- PROBLEM REQUIREMENTS: The answer must give back every line of the data exactly, with no pictures.

- DATA PROVIDED:
━━━━━━━━━━
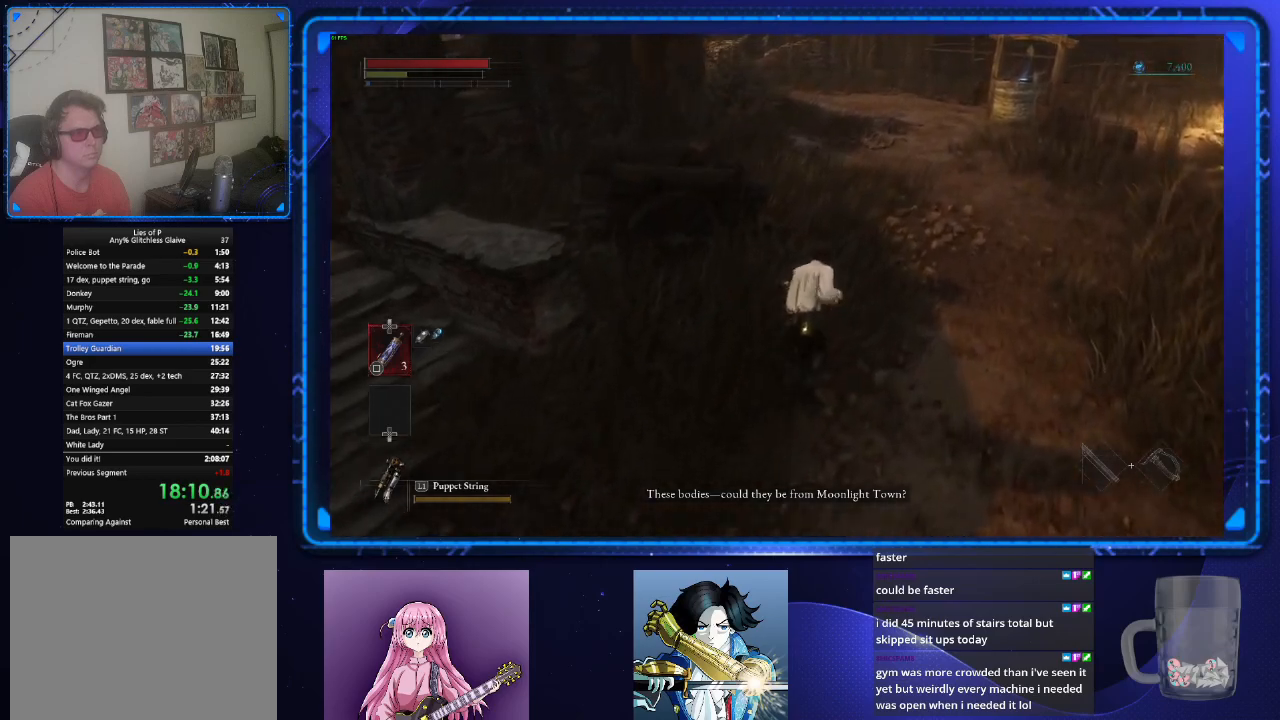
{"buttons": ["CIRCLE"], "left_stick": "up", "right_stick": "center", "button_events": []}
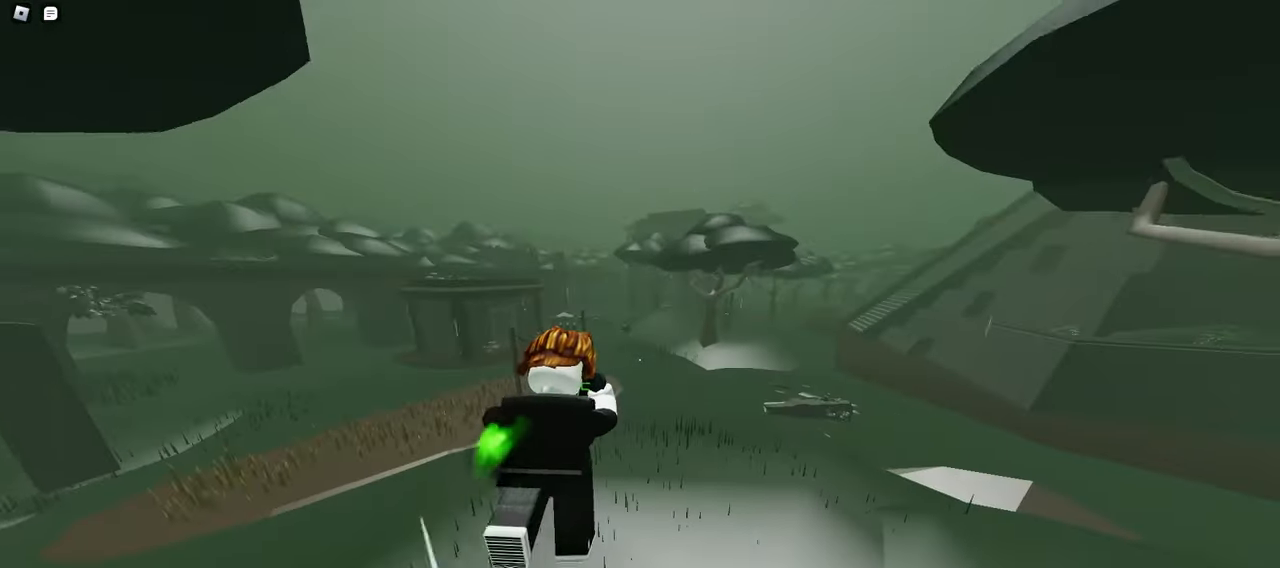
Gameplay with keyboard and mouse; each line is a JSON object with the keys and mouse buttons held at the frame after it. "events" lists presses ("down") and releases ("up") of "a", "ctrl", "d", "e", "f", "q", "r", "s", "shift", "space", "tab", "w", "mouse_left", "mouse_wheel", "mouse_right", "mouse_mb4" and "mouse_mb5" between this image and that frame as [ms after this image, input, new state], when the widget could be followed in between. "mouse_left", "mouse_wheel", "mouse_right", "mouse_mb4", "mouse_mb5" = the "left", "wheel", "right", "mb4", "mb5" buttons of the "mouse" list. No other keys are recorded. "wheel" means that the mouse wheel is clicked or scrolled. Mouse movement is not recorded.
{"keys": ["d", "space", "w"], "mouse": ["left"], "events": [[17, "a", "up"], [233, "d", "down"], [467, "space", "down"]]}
━━━━━━━━━━
- TASK RESPONSE:
{"buttons": ["CIRCLE"], "left_stick": "up", "right_stick": "center", "button_events": []}
Gameplay with keyboard and mouse; each line is a JSON object with the keys and mouse buttons held at the frame after it. "events" lists presses ("down") and releases ("up") of "a", "ctrl", "d", "e", "f", "q", "r", "s", "shift", "space", "tab", "w", "mouse_left", "mouse_wheel", "mouse_right", "mouse_mb4" and "mouse_mb5" between this image and that frame as [ms after this image, input, new state], when the widget could be followed in between. "mouse_left", "mouse_wheel", "mouse_right", "mouse_mb4", "mouse_mb5" = the "left", "wheel", "right", "mb4", "mb5" buttons of the "mouse" list. No other keys are recorded. "wheel" means that the mouse wheel is clicked or scrolled. Mouse movement is not recorded.
{"keys": ["d", "space", "w"], "mouse": ["left"], "events": [[17, "a", "up"], [233, "d", "down"], [467, "space", "down"]]}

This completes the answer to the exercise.